Look at each line of the listing. Copy those that hold the string "hand".

START Record excerpts

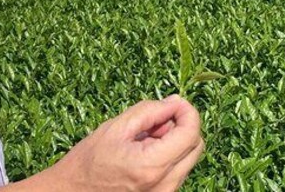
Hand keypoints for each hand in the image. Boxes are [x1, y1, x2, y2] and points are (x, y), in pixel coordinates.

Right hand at [32, 95, 203, 190]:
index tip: (174, 101)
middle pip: (196, 145)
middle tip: (156, 119)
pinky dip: (169, 154)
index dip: (187, 110)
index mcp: (152, 166)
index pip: (190, 132)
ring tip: (145, 138)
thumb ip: (150, 111)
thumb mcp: (116, 127)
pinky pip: (178, 169)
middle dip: (182, 125)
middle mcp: (165, 185)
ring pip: (188, 157)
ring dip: (175, 140)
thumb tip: (175, 102)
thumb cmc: (88, 162)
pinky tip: (145, 151)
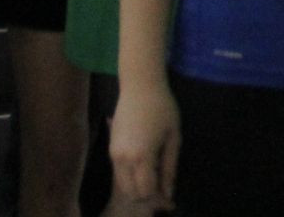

END Record excerpts

**Output for this task:**
Hand keypoints for each hand in the image. Boxes are [x1, y1, x2, y2] and points are (x, y), in pixel coordinates.
Right hand at [32, 95, 203, 190]:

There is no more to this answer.